Zodra de chargeback-functie wordt gebruikt wordt de zaak in behandeling genomen bij PayPal. De betalingsverwerker vraagt zowel de verkoper als koper (in dit geval één en dezelfde persoon) bewijs aan te leveren om hun onschuld te bewijzen. De hacker levert in dit geval alleen vanaf zijn eerste PayPal-account bewijs aan dat het gekochte product nooit is geleverd.
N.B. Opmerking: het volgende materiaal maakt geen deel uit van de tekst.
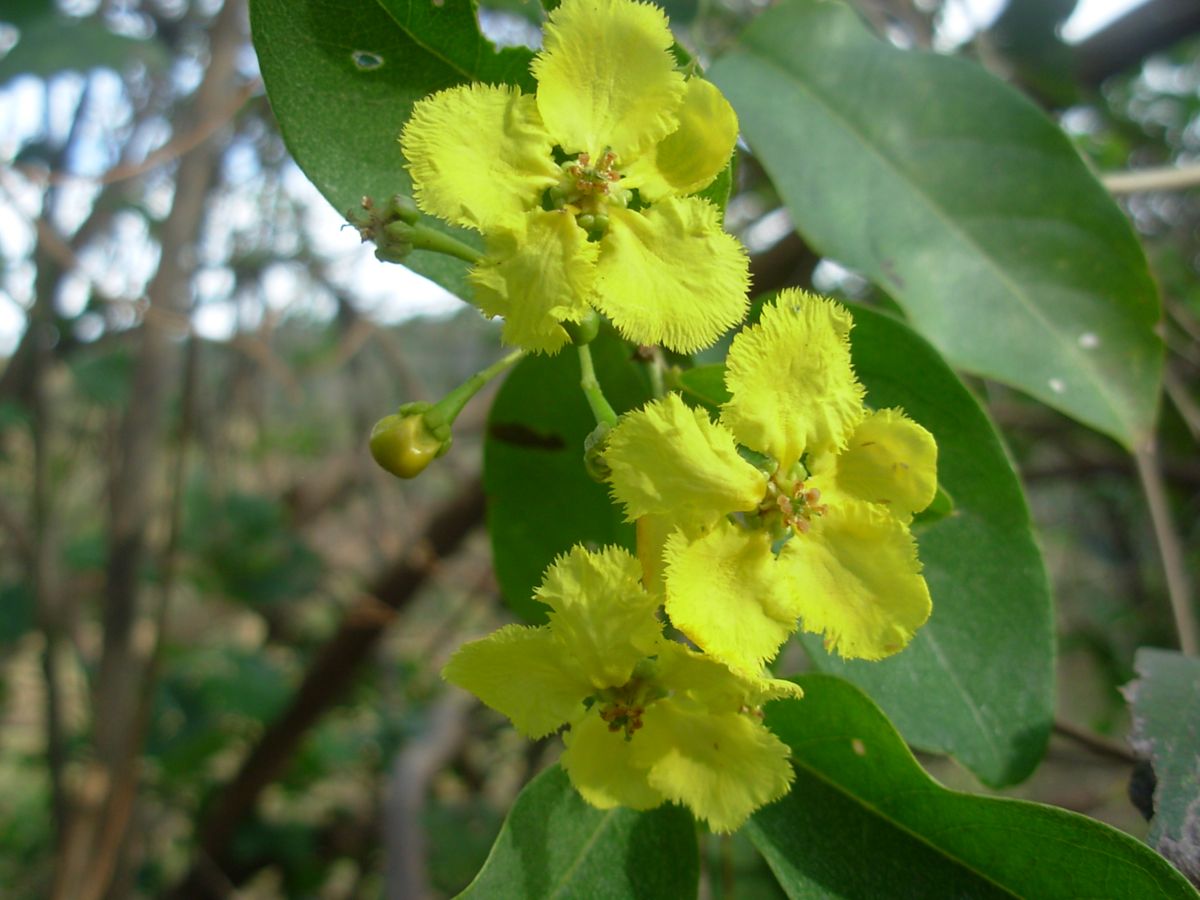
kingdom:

Vanaf het tweede account onderneemt hij geen actie.
Schadevergoeding
Aangezien het tweede account geen bewijzen aanlevert beslist PayPal in dit geval dat het eerste account zijn geld terug moet krijgen. PayPal maakt daarom 100 dollar over naar het eerste account, waarna deze 100 dollar wordt afgeschreven op de rekening van het tweede account. Dit account is echter gekoppeld aan een virtuele creditcard, waardoor dit bedrag niet door PayPal kan worden geïnd. De rekening van het tweede PayPal-account krijgt dan ook een negatieve balans. De hacker heeft in dit geval zijn geld verdubbeld. Hij heeft immers 100 dollar ontvangen op zijn eerste PayPal-account, terwijl hij dit bedrag ook al had weggezet op het derde PayPal-account.
PayPal is op de hoogte gesteld van het probleem, maar ontkent dat het gaat om een kwetsbaarheid. Het bedrijf erkent dat de vorm van oplichting in zijn betalingssysteem mogelijk is. PayPal stelt herhaaldelijk misbruik van PayPal-accounts actief aan te pakken, maar neemt dus geen directe maatregelen om deze vorm van misbruik onmogelijk te maken.